3. To develop their emotional intelligence
This is a more modern aim, and usually involves pitfalls and conceptual man traps similar to those found in (2) above. Emotional intelligence is so popular these days, I fully expect it to start Twittering and over take Stephen Fry. But what does it even mean? I’ve looked extensively into it, and I can report back, happily, that the answer is- very little. How can emotions be intelligent? How can feelings be reasonable? And by whose judgement?
Besides which, even if emotional intelligence was actually something real (which it isn’t) the problem remains; how would we teach it? I don’t know much about you, but I have a degree in Philosophy with Politics, which gives me a reasonable claim to expertise in those fields. What do I know about helping children to get in touch with their emotions and hug their inner child? Answer: none. I’m not a psychologist. A little learning, in this case, is certainly a dangerous thing, and brave indeed is the man or woman who dares to try to formally play games with anyone’s noodles.
4. To make them happy.
That’s nice, isn’t it? And it sounds good, until you consider that nobody is actually seriously suggesting that education should be about making people unhappy. If it does, then that’s incidental. Besides, the difficulty of actually trying to define happiness is so enormous, so Leviathan, that it’s almost pointless even trying, and certainly too conceptually abstract to develop anything like a teaching system that could be rolled out to millions of educational professionals. Another problem is that happiness means so many things to different people. Some people get their kicks from writing furious anonymous replies on educational blogs; some people read Heat; some people collect stamps.
A further, even less appetizing idea that has crept into schools since the Every Child Matters initiative (of which more later) is the idea that teachers must actively try to make sure that students enjoy lessons. Again, while this sounds a perfectly innocent aim, it isn’t, because every time a student claims that they didn’t enjoy the lesson, the teacher is to be blamed. And as I’ll expand upon a little later, sometimes education just isn’t a blast. Sometimes it’s hard; sometimes it’s dry. Boo-hoo-hoo.
5. To develop their potential.
This is another idea that sounds lovely, mainly because it’s so vague that it can mean whatever you want it to mean.

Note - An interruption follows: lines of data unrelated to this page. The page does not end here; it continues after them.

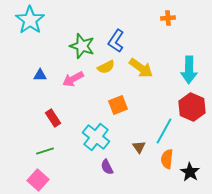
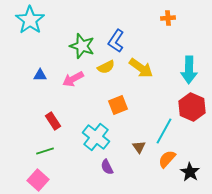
red rectangle: moved 3 px down
orange semicircle: rotated 36 degrees clockwise
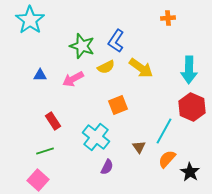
purple semicircle: rotated 126 degrees counterclockwise
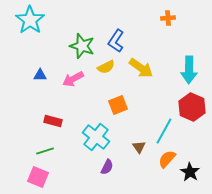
red rectangle: rotated 42 degrees counterclockwise
pink square: moved 3 px up; rotated 20 degrees counterclockwise
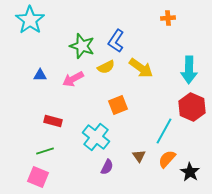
brown triangle: moved 9 px down
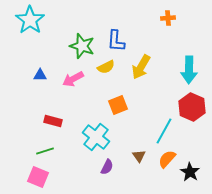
blue L-shape: rotated 30 degrees counterclockwise
yellow arrow: moved 1 px up; rotated 85 degrees clockwise
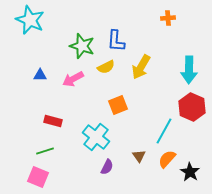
cyan star: rotated 12 degrees counterclockwise
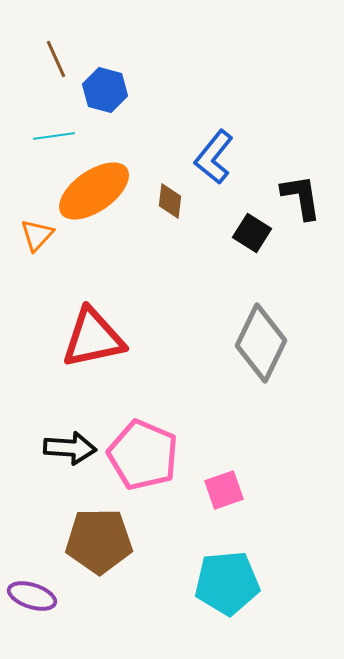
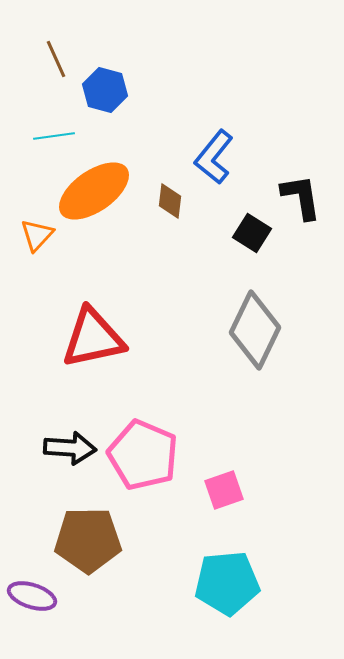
gray diamond: moved 6 px left, 13 px up
brown pentagon: moved 11 px left, 1 px up
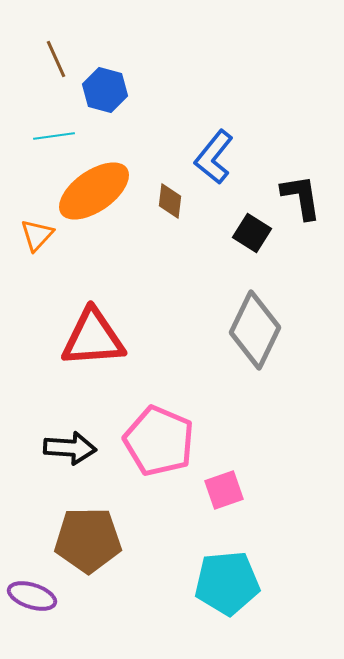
red triangle: rotated 8 degrees clockwise
pink pentagon: moved 16 px right, 14 px up
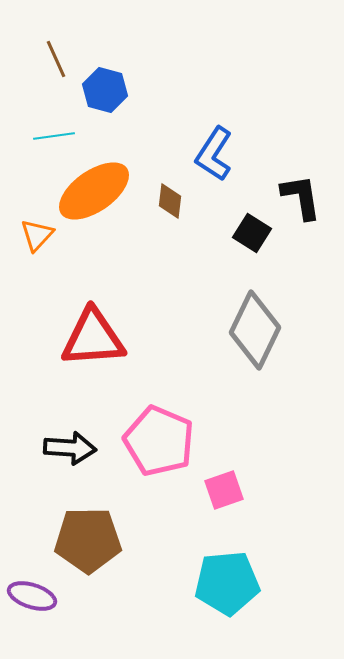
blue L-shape: moved 3 px up; rotated 6 degrees counterclockwise
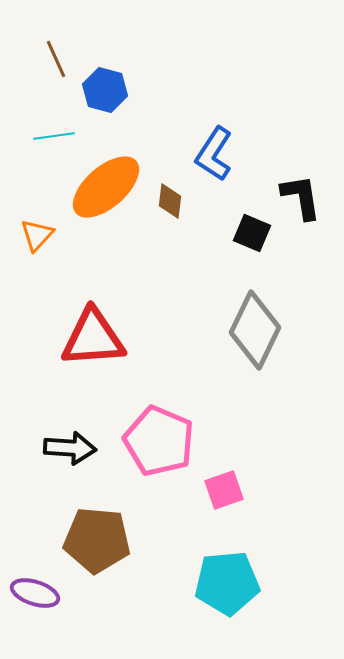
orange ellipse: moved 12 px right, 4 px up; rotated 6 degrees counterclockwise
black square: rotated 9 degrees counterclockwise
brown pentagon: moved 9 px right; rotated 6 degrees clockwise
purple ellipse: moved 3 px right, 3 px up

The idea that we should discover what a child enjoys, what he or she is talented at, and then encourage them to blossom like little tulips is very attractive, and to be fair, it has a lot of strengths. I would certainly argue that we are usually good at the things we enjoy; perversely enough, we also seem to enjoy the things we are good at. Surely this then should be the goal of education, leading intuitively as it does to the idea of happiness, fulfilment, and hopefully life-long success?
Well, perhaps, perhaps. And I would certainly give a cautious slow clap to this idea. But there are other things to consider: this indicates that students shouldn’t be made to do anything that doesn’t interest them, or that they feel uncomfortable with. But education must be more than simply allowing children to do study what they want, because there are many fields and areas of knowledge that at first we might be uncertain about, until a passion develops further down the line. Or more significantly, we might still make a claim that there are things that everyone should study, even if the student doesn’t like them. Maths, for instance. Learning isn’t all about child-driven interests, or our perception of their personal flourishing.